Locate all lines in the data below that hold "Right" and show them.

▶ AVAILABLE DATA:
######

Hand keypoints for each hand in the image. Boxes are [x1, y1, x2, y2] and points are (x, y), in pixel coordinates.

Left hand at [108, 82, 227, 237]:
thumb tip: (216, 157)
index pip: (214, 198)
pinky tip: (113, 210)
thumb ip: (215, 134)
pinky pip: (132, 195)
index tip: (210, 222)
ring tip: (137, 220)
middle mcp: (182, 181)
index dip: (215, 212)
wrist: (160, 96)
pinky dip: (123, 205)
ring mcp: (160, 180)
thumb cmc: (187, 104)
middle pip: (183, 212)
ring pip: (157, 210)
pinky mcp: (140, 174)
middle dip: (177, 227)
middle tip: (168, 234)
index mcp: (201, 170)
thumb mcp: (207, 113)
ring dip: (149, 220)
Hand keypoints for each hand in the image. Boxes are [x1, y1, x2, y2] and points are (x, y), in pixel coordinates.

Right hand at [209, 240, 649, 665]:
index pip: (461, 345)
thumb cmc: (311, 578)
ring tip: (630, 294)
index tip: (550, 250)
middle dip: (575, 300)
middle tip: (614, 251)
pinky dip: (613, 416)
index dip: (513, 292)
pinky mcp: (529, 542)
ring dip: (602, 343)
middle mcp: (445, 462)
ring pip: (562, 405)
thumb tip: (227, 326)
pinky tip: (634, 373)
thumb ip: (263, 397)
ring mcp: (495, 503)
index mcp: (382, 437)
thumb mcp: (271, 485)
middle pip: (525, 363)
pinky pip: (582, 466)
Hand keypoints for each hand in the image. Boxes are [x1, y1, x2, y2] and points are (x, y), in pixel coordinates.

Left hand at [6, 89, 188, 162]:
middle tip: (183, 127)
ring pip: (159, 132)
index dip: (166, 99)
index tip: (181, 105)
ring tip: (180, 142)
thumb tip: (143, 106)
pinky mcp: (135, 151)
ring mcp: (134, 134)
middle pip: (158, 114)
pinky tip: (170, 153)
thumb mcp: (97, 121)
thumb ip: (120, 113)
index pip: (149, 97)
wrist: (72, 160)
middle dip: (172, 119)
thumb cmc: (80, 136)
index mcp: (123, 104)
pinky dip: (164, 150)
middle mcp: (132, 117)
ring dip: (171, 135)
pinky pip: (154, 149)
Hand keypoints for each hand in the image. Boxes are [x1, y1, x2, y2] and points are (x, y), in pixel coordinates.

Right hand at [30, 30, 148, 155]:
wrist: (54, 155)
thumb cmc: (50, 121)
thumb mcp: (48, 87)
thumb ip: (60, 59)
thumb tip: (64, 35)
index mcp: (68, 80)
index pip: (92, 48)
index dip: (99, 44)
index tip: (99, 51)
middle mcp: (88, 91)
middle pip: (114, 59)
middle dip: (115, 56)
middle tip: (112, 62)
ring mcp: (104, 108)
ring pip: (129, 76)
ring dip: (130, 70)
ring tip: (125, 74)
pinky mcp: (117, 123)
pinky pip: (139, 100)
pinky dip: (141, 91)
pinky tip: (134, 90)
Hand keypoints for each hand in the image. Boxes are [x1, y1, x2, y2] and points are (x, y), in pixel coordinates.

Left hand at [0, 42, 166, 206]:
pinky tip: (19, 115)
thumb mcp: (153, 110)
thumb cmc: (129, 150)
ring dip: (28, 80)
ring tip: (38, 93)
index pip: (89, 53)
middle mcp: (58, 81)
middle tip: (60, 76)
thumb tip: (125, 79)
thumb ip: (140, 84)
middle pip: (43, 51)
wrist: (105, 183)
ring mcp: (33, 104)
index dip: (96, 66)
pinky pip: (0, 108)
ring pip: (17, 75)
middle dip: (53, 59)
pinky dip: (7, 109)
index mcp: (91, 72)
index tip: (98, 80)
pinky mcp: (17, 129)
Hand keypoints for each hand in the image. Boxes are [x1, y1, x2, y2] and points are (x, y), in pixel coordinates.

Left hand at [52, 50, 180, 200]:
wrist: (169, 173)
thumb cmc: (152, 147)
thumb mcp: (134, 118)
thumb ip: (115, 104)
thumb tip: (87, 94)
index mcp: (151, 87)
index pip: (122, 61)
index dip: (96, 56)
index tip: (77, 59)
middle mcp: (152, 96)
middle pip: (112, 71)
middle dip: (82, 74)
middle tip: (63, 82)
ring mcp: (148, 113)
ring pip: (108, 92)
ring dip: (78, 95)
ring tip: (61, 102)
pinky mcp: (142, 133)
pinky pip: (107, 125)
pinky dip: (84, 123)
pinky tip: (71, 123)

######

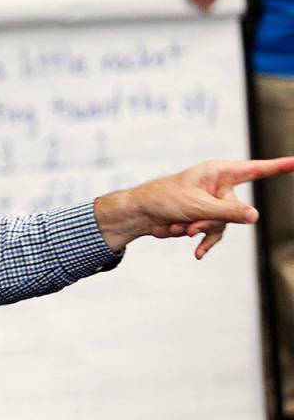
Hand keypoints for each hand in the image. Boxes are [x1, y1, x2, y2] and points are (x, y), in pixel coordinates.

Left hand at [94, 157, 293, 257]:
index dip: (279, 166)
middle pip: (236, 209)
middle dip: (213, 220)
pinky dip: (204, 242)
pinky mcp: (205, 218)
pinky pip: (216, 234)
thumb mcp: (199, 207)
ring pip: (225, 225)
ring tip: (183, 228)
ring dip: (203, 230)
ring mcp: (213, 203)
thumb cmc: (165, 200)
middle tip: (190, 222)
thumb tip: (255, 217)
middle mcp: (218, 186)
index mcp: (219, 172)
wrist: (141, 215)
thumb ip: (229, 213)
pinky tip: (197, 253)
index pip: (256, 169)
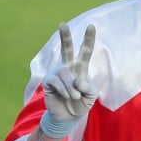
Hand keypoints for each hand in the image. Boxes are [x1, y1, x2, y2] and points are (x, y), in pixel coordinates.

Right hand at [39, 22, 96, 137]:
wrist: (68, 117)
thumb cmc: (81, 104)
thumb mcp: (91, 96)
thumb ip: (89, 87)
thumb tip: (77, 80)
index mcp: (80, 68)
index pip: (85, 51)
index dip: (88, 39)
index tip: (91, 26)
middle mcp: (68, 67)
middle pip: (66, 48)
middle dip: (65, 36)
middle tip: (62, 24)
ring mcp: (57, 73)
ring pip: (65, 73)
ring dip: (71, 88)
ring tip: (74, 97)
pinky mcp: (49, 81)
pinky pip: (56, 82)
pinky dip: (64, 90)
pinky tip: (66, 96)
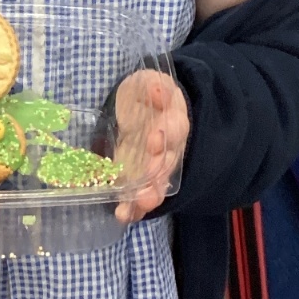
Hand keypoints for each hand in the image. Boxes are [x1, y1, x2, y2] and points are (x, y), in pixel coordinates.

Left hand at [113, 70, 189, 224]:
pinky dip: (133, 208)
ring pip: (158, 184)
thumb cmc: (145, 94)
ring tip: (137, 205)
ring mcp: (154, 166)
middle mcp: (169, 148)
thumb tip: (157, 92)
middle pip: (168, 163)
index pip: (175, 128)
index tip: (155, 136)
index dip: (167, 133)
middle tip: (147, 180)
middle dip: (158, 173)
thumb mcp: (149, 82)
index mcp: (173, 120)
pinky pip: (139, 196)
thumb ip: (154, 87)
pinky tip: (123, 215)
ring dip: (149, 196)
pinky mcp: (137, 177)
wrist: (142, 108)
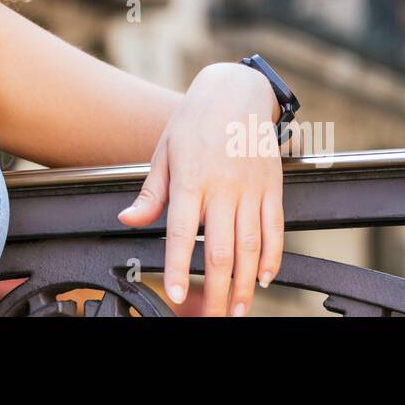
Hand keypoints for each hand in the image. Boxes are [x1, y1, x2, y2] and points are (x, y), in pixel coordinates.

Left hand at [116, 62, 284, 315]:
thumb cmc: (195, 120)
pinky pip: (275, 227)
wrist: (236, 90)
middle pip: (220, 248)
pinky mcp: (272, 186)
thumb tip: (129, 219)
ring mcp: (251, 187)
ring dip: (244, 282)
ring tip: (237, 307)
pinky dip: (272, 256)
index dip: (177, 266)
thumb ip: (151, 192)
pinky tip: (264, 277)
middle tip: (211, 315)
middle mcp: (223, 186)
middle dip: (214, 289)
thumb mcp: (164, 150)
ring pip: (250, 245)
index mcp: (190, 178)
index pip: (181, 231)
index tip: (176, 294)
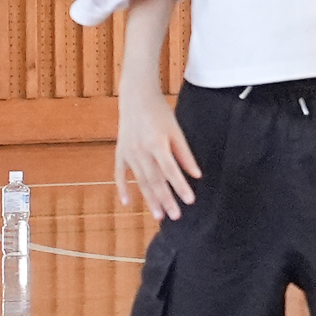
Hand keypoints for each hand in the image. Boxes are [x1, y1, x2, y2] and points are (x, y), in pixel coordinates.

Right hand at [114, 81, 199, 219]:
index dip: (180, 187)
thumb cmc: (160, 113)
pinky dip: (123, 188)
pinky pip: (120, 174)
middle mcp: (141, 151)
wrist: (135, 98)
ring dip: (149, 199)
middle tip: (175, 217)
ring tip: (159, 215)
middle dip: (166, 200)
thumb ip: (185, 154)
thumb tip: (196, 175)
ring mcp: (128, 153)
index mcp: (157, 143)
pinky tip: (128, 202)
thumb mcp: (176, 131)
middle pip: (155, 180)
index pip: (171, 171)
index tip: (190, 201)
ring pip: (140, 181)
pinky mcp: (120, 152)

######

▶ TASK RESPONSE:
Right hand at [209, 240, 649, 665]:
Right hand at [30, 30, 148, 155]:
Right hand at [39, 22, 96, 137]:
Right hand at [114, 81, 199, 219]:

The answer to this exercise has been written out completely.